SHORT TASK
Answer these questions from the Greenpoint restaurant listing below:
(a) Which avenue is the restaurant near?
(b) What comes with the $11 weekday lunch special?
(c) Which drink is said to transport you to Venice?

EXCERPT PROVIDED
————

659 Manhattan Ave., nr. Bedford Ave., Greenpoint; 917- 962-8879
Strollers, screaming toddlers, and breastfeeding babies are all welcome in this low-key Greenpoint Italian restaurant, a consistently yummy landing place post-McCarren or McGolrick parks. With an $11 weekday lunch special that includes any pasta on the menu plus a salad, this is also a fantastic option for families looking for daytime plans or meet-ups with other parents. The pastas are creamy and comforting, the scene is pretension-free, and the perfecto Aperol Spritz will transport you to Venice. Cin-cin!

————

DATA PROVIDED
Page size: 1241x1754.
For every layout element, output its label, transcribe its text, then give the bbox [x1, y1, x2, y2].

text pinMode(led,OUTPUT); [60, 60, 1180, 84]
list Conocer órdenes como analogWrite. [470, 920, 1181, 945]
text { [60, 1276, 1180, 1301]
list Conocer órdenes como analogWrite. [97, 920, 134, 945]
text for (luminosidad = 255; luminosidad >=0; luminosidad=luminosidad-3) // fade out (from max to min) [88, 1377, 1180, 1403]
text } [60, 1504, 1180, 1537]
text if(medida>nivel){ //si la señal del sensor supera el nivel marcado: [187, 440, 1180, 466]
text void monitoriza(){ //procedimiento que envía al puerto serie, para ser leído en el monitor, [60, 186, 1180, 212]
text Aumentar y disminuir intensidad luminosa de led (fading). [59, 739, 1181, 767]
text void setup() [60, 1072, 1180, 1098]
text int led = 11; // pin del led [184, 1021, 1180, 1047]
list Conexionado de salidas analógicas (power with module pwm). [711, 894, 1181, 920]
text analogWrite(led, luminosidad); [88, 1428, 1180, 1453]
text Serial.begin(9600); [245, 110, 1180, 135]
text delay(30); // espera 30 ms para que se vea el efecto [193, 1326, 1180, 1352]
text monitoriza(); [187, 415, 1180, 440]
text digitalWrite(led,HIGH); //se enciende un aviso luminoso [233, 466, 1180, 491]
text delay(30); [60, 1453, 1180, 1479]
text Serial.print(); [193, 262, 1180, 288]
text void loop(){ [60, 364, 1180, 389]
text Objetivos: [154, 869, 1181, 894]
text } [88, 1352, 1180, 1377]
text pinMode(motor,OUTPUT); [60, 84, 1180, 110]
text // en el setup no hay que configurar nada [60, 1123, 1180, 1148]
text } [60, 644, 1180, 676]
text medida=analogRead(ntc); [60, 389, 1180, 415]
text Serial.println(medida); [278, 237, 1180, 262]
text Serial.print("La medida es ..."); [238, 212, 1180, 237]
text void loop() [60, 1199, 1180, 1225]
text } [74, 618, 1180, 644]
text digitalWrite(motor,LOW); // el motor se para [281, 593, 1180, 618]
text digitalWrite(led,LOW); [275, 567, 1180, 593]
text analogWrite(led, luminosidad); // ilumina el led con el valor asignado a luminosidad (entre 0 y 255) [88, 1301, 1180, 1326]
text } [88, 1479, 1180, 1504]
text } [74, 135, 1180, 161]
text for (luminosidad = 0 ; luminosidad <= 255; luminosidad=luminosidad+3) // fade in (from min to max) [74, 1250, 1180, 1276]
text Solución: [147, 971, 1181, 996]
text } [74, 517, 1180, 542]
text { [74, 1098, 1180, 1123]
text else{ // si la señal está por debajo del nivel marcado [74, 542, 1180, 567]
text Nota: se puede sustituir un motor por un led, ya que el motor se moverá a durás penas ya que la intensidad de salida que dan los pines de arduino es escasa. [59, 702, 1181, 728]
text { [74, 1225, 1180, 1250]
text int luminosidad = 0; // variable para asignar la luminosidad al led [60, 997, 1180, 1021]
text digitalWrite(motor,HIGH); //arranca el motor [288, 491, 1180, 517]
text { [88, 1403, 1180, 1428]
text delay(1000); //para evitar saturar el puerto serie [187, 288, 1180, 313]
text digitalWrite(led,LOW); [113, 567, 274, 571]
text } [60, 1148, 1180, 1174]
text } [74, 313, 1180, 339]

————

SOLUTION
(a) Bedford Ave.
(b) Any pasta on the menu plus a salad.
(c) The Aperol Spritz.